III. METTRE À DISPOSITION DES LYCÉENS UN SERVICE PUBLIC AMBITIEUX DE L'ACCOMPAGNEMENT À L'ORIENTATION : LE PENDANT INDISPENSABLE À PARCOURSUP ET À LA RÉFORME DU LYCÉE

A. UN ACCOMPAGNEMENT À L'ORIENTATION DES LYCÉENS INÉGALITAIRE ET HÉTÉROGÈNE

Des travaux de recherche sur Parcoursup et, plus globalement, sur l'orientation au lycée, qui ont été présentés au rapporteur en audition15(*), il ressort clairement que tous les élèves ne disposent pas du même capital de conseil et d'accompagnement. Le poids du milieu socio-culturel familial sur les aspirations d'études et sur l'accompagnement à la construction du projet d'orientation est très important.
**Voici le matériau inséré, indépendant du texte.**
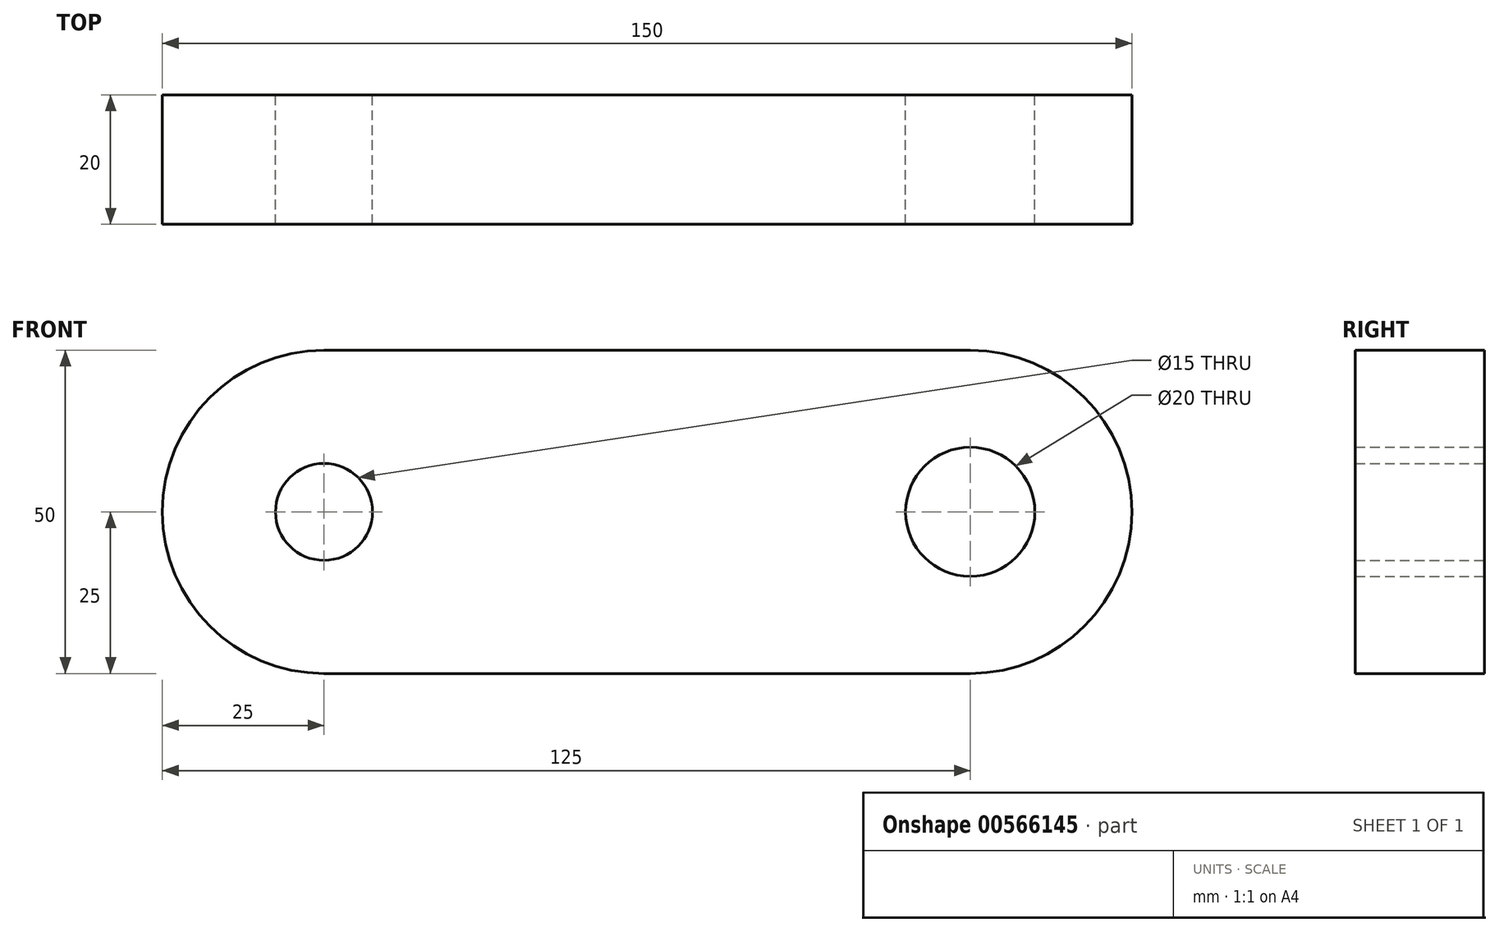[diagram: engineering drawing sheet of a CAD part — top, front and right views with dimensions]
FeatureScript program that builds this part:
annotation { "Feature Type Name" : "Feature", "Feature Type Description" : "" }
export const myFeature = defineFeature(function(context is Context, id is Id, definition is map)
    precondition{}
    {
        {
            var Q0;
            Q0=qCreatedBy(makeId("Front.planeOp"),FACE);
            var sketch = newSketch(context, id + "F0", { "sketchPlane" : qUnion([Q0])});
            skArc(sketch, "E0", {"start": v(0, 25) * mm, "mid": v(-25, 0) * mm, "end": v(0, -25) * mm});
            skArc(sketch, "E1", {"start": v(100, -25) * mm, "mid": v(125, 0) * mm, "end": v(100, 25) * mm});
            skLineSegment(sketch, "E2", {"start": v(0, 25) * mm, "end": v(100, 25) * mm});
            skLineSegment(sketch, "E3", {"start": v(100, -25) * mm, "end": v(0, -25) * mm});
            skCircle(sketch, "E4", {"center": v(0, 0) * mm, "radius": 7.5 * mm});
            skCircle(sketch, "E5", {"center": v(100, 0) * mm, "radius": 10 * mm});
            skSolve(sketch);
        }
        {
            var Q0;
            Q0 = qSketchRegion(id + "F0", true);
            extrude(context, id + "F1", {"entities" : qUnion([Q0]), "endBound" : BoundingType.SYMMETRIC, "depth" : 20 * mm, "offsetDistance" : 25.4 * mm});
        }
    });
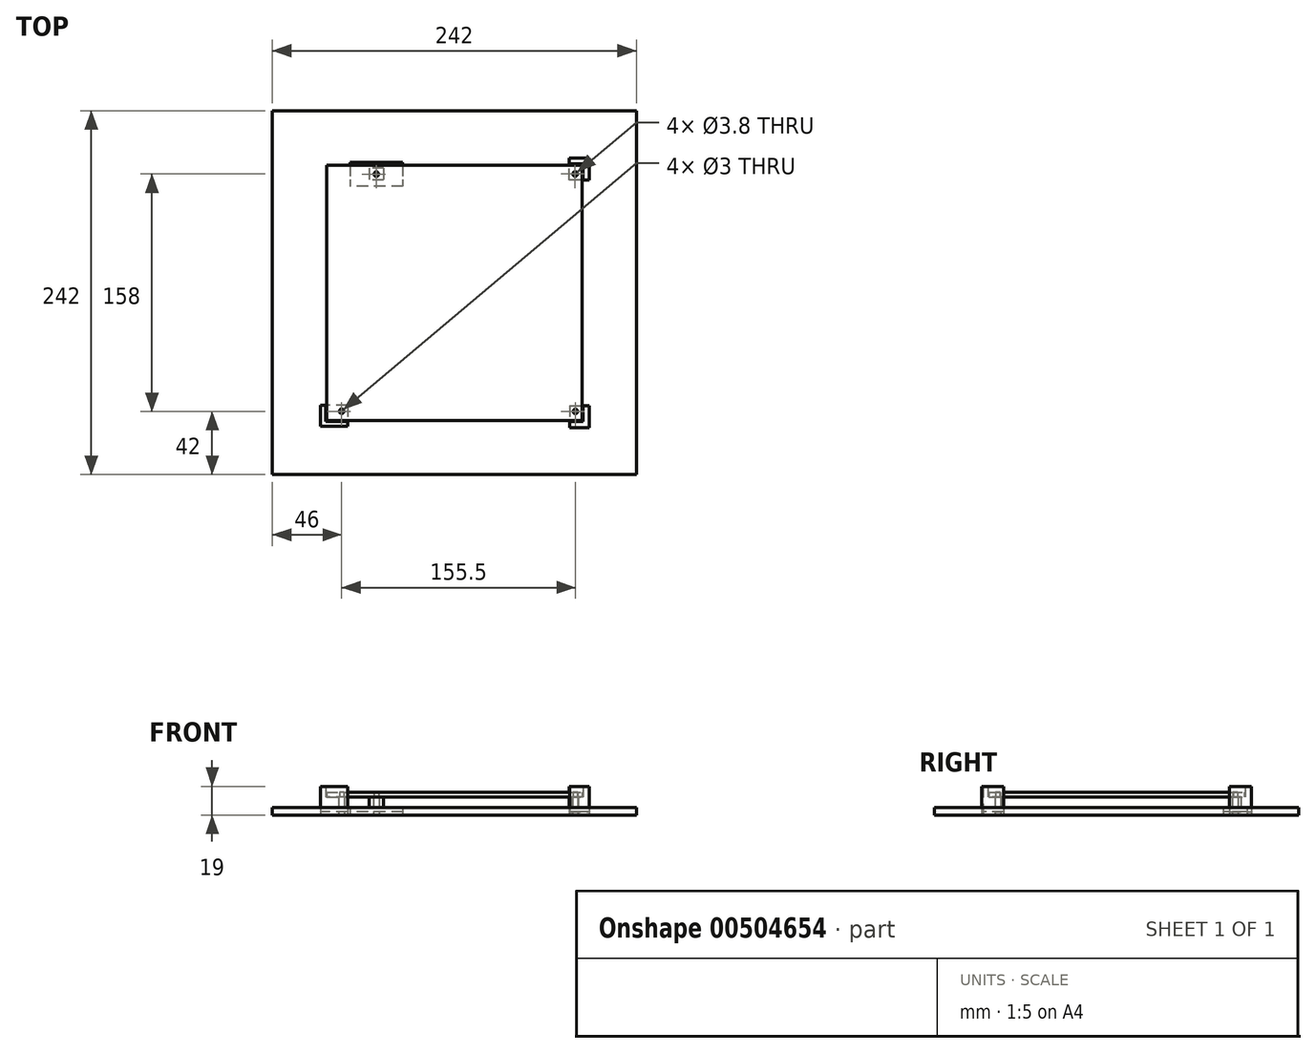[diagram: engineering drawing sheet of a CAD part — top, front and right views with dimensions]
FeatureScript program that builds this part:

Plus la catégorie socio-professionnelle des parents (CSP) est élevée, plus leur mobilisation pour aider l'enfant dans son choix d'orientation augmente. Une étude révèle ainsi que dans les familles appartenant aux CSP+, 80 % des élèves font appel à leurs proches pour les conseiller dans la maturation de leur projet d'études.

À ces inégalités sociales familiales viennent s'ajouter des inégalités dans la qualité et l'intensité du service d'accompagnement à l'orientation mis en place par les lycées. Les recherches menées sur le sujet montrent que les pratiques de suivi des élèves pour leur orientation sont en effet très hétérogènes d'un établissement à l'autre. Alors que certains sont particulièrement impliqués, d'autres renvoient davantage cette question aux familles. Cette hétérogénéité des politiques d'accompagnement à l'orientation s'exprime à trois niveaux :

· au niveau de la précocité du service délivré : certains établissements, notamment ceux situés dans un environnement social favorisé, mettent en place un accompagnement à l'orientation dès la dernière année de collège ou dès la seconde, alors que d'autres, généralement moins favorisés socialement, attendent l'année de première voire de terminale ;

· au niveau de l'intensité de l'accompagnement : c'est également dans les établissements les plus favorisés que le suivi des élèves apparaît beaucoup plus serré et régulier que dans les établissements qui le sont moins ;

· au niveau de sa qualité : dans les lycées favorisés, le service d'accompagnement est aussi plus individualisé, alors qu'il repose davantage sur des pratiques collectives dans les lycées moins favorisés.

Les raisons à cette hétérogénéité sont multiples : caractéristiques de l'ancrage social et territorial de l'établissement, degré d'implication plus ou moins grand des enseignants, notamment des professeurs principaux (facteur dépendant lui-même des incitations dont ces derniers peuvent bénéficier), effectifs plus ou moins importants des autres professionnels scolaires (conseillers d'orientation, psychologues scolaires, conseillers principaux d'éducation)...

Le rapporteur alerte sur le fait que les lacunes et l'hétérogénéité du service public de l'accompagnement à l'orientation au lycée alimentent l'essor d'un marché privé. Même si celui-ci est, à ce jour, difficilement quantifiable, plusieurs études font état de signaux très dynamiques comme l'augmentation du nombre de structures privées proposant des services de coaching scolaire ou la présence de plus en plus importante de ces entreprises dans les salons d'orientation. Or le développement de ce secteur privé de l'accompagnement à l'orientation contribue à aggraver les inégalités sociales entre lycéens, puisqu'y ont majoritairement recours ceux issus de milieux favorisés, compte tenu des tarifs pratiqués.


* 15 Mmes Marie-Paule Couto et Marion Valarcher, sociologues, autrices de l'étude « La motivation au pied de la lettre. Construction et expression des aspirations scolaires sur Parcoursup » ; Mme Agnès Van Zanten, sociologue de l'éducation, directrice de recherche CNRS/Sciences Po/Centre de recherche sur les inégalités sociales (CRIS) ; Mme Anne-Claudine Oller, sociologue, autrice du livre « Le coaching scolaire. Un marché de la réalisation de soi ».